You’ve probably heard the word “crisp” uttered by the puckered lips of one of your wino friends, but what actually is a crisp wine and what makes it crisp in the first place? Let us demystify this often-used, confusing term.
The word “crisp” is exclusively used to describe white wines and is a reference to both a wine’s acidity as well as its dry — as in not sweet — characteristics. A wine is crisp when there is a good amount of acidity present that gives you a taste sensation similar to fresh squeezed lemonade, combined with an absence of sugar or strong fruit flavors. For these wines, the acidity and dryness are playing the major roles in terms of taste.
Crisp wines are perfect for sipping on a porch while lounging in the sunshine, or at your next backyard barbeque. A crisp wine should cleanse and awaken your palate, as opposed to a wine that saps the moisture from your mouth.

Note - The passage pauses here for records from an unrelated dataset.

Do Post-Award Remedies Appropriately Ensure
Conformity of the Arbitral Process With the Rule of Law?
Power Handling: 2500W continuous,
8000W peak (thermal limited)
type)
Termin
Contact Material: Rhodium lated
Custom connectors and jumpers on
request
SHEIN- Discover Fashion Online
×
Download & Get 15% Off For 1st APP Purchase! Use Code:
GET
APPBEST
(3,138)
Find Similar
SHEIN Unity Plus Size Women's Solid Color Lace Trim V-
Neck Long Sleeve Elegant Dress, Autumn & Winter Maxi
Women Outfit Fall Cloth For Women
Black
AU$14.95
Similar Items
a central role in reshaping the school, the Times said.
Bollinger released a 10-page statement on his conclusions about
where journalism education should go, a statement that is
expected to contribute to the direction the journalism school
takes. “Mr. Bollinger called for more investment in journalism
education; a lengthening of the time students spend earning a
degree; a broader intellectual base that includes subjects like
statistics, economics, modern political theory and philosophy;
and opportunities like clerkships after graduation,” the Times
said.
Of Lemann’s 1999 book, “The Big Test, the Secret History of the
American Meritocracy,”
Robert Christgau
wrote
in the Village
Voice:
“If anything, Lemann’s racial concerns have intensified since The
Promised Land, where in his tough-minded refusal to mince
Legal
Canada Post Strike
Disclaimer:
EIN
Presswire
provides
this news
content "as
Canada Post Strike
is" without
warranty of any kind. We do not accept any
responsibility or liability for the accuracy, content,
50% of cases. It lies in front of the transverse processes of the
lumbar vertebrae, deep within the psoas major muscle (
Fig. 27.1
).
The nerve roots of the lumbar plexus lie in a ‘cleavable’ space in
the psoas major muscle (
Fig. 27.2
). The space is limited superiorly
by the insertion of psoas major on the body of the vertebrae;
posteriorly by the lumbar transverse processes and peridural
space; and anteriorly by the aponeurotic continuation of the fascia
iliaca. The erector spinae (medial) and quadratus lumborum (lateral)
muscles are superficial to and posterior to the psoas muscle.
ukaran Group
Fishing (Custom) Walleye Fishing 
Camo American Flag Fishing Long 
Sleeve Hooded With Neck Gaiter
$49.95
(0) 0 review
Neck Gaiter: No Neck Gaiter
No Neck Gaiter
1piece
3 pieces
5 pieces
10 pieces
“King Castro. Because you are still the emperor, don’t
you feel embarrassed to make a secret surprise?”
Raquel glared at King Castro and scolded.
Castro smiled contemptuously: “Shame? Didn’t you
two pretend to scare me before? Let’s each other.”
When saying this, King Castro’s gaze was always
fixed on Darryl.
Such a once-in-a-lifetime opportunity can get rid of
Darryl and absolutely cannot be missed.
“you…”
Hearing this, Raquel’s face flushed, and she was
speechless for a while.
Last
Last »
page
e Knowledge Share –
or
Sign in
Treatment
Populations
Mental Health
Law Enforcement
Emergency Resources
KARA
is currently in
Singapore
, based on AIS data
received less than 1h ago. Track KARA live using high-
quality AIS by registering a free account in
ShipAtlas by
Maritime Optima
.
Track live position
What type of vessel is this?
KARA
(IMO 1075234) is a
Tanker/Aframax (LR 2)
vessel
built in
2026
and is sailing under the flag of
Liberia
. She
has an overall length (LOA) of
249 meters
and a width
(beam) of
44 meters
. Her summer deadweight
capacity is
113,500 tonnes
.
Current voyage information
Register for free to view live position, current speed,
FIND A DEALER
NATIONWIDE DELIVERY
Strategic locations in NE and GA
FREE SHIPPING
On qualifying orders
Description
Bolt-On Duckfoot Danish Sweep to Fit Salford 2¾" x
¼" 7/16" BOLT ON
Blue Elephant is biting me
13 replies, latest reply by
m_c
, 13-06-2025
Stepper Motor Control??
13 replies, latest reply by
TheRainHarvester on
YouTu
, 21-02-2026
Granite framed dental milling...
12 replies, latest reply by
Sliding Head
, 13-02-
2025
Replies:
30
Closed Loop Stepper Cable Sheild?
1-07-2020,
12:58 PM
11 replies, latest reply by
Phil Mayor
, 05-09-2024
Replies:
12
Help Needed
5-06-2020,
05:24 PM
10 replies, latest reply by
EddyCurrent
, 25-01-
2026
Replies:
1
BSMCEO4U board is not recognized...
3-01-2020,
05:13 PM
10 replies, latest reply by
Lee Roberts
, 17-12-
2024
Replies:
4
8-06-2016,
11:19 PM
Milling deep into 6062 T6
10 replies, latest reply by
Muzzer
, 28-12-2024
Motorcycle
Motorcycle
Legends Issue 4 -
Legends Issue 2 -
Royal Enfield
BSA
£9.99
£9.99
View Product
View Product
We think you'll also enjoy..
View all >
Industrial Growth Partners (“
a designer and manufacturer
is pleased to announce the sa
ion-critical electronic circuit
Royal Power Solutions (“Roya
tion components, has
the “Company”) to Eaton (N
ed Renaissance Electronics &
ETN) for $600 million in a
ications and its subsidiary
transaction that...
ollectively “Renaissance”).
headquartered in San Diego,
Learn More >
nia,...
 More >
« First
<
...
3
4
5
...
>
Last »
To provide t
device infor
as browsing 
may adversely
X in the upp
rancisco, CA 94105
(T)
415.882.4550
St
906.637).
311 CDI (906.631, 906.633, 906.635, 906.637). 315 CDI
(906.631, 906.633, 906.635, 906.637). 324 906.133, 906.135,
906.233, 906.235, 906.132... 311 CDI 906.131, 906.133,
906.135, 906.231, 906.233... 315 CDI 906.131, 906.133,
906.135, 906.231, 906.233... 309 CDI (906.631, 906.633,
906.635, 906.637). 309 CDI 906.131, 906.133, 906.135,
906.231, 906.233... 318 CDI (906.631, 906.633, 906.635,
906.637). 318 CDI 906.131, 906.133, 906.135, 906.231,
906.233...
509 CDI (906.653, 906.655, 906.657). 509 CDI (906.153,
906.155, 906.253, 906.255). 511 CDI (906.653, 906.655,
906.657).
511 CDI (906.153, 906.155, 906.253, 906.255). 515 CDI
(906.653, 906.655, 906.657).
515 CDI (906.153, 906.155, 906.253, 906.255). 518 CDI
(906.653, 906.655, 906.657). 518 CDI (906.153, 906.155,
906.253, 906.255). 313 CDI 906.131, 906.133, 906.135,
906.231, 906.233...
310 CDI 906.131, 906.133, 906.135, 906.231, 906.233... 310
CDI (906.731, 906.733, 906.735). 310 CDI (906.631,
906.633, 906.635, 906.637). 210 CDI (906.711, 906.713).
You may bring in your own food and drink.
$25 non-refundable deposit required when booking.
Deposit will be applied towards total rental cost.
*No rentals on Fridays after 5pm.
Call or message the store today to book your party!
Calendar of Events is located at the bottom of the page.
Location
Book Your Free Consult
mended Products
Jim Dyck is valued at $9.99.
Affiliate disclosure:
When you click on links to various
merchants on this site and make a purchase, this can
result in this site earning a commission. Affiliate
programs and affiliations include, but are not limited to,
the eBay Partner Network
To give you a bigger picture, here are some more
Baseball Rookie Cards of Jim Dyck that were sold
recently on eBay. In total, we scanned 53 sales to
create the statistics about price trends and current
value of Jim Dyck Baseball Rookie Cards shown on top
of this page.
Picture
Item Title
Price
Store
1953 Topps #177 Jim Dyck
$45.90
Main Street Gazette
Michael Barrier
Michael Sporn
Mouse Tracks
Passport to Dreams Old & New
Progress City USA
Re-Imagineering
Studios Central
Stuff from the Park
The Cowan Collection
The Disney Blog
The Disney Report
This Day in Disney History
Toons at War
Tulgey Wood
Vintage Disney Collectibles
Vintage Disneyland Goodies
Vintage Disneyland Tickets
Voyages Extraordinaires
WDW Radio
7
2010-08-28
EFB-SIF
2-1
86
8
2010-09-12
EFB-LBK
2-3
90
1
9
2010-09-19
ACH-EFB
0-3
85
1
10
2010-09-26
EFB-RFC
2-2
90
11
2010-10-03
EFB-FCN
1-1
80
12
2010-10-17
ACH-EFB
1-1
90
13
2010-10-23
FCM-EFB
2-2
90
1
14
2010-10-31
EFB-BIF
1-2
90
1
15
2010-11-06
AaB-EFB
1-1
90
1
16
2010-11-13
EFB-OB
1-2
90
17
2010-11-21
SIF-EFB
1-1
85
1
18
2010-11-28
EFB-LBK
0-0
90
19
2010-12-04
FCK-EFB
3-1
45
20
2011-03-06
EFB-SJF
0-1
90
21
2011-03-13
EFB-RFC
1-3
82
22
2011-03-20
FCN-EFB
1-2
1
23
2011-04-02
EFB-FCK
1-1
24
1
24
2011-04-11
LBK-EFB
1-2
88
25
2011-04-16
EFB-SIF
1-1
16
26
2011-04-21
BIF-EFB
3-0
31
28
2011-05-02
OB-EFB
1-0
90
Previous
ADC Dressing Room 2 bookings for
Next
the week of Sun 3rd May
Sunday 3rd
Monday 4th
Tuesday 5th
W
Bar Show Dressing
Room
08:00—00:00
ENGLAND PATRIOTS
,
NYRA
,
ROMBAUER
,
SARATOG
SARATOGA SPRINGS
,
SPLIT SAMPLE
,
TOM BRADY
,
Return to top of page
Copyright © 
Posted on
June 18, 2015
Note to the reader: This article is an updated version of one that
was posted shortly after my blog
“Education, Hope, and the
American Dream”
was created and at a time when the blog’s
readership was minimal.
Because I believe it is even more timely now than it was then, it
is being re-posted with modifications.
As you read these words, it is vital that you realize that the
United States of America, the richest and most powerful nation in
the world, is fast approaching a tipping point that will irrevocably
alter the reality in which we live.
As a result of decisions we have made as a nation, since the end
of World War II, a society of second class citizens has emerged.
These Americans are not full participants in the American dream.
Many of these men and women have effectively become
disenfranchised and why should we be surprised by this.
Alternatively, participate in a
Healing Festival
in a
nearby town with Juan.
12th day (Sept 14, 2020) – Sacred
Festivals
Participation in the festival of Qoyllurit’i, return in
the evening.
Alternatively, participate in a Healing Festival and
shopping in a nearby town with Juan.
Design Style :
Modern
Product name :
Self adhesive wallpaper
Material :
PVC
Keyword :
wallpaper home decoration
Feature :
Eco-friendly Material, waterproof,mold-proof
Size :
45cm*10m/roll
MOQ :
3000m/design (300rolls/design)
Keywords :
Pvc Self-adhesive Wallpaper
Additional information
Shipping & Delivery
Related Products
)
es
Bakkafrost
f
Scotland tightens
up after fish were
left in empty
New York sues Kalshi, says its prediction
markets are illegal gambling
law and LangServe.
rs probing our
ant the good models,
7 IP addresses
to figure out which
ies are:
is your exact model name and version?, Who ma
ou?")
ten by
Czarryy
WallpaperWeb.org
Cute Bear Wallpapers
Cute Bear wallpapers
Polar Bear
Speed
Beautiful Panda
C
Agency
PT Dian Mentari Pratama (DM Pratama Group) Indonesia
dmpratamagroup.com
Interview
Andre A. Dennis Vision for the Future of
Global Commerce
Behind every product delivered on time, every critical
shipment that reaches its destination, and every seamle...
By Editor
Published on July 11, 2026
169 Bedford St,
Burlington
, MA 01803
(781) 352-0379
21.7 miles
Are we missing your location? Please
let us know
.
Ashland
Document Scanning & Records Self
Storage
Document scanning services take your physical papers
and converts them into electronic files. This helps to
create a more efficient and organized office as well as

It should taste refreshing and is the perfect wine to serve cold on a hot day.
These are wines that are best served young; they aren’t made for much aging, as the best grapes for these bottles are picked when they’re still not fully ripe, resulting in lots of acidity without a ton of sugar. This lack of high sugar also means these wines are low in alcohol, making them insanely drinkable. Try to drink them in their most current vintage because that’s when they’re freshest.
You’ll find crisp wines whenever you pop a bottle of Sauvignon Blanc, Pinot Grigio, Assyrtiko, Albariño, Torrontes and even young Riesling. Some people try to claim that crisp wines aren’t very interesting, simply labeling them as “basic” quaffable wines. That simply isn’t true, though it’s an opinion that continually gets reinforced by snobby wine types. In fact, crisp wines can be excellent for pairing with food, especially when that food comes from the sea.